Pirate Ile Sainte-Marie
Island Sainte-Marie is a narrow strip of land located five miles from the remote east coast of Madagascar.
In the 17-18 century, not far from the island were the main sea routes traders spices, ivory, silk and other forms of wealth in India.
At that time, the island became a kind of hub for pirates who could replenish stocks of provisions here and have some fun with local women.
In addition, the island was conveniently located, so here was very convenient to rob merchant ships.
Pirate settlement on Sainte-Marie was founded by the famous English pirate Adam Baldridge, who arrived in Sainte-Marie in 1685 after fleeing from Jamaica, where he was wanted for murder.
During the year, Baldridge and his accomplices took control of the inland waterways Sainte-Marie and its harbor.
Boudridge was able to conquer and intimidate local tribes so that they pay him tribute in the form of cattle, food and local women.

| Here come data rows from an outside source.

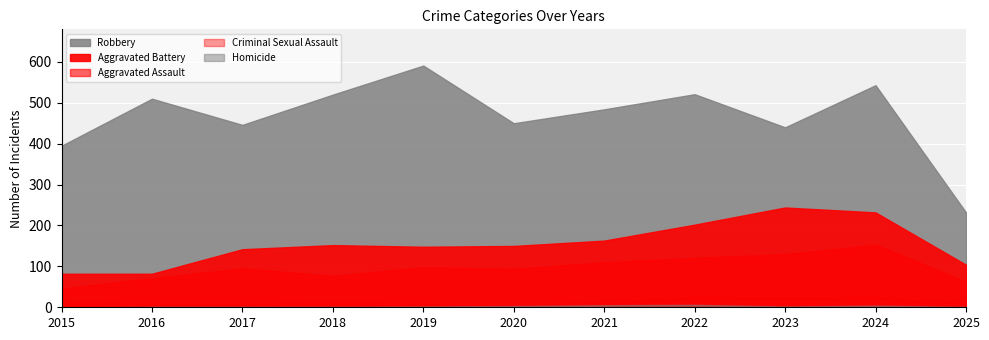

What is the difference between the second highest and second lowest values in the Criminal Sexual Assault series?

16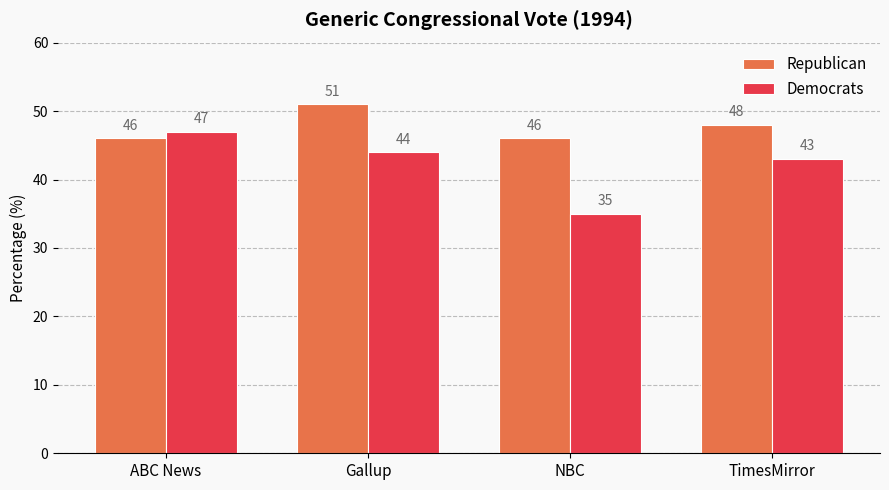

Which category has the highest value in the Republican series?

Gallup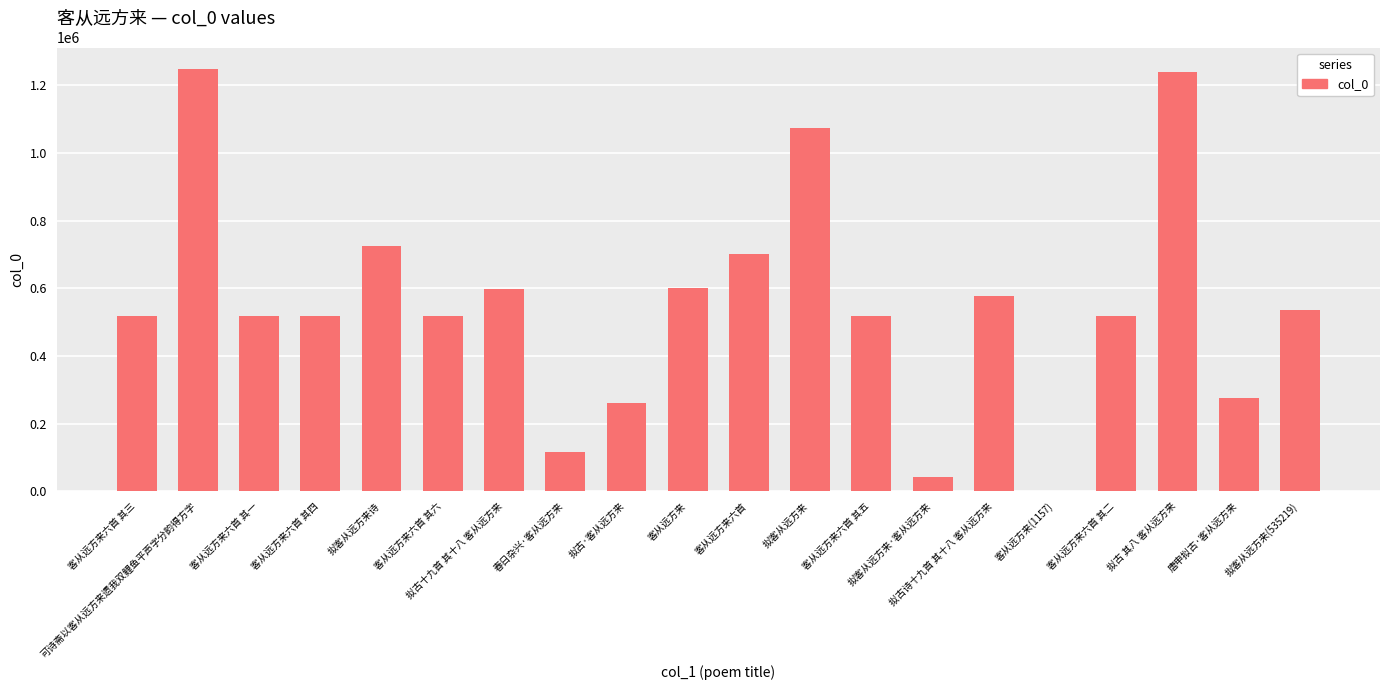

What is the greatest value displayed?

1249179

Many of the island’s resources, such as various types of fruits (bananas, coconuts, lemons, oranges, pineapples, yams) and meat (cattle, chicken, fish and turtles).
It is said that on the island there were many warehouses with money, which Botridge earned trade. Here is one of the largest pirate cemeteries.
At the peak of the development of the island, about a thousand pirates lived on it, including such famous personalities, like Captain William Kidd, Robert Calliford, Levassor, Henry Every, Abraham Samuel and Thomas Tew.
Pirate idyll ended in 1697, when local tribes organized a revolt against the pirates and forced him to flee from the island.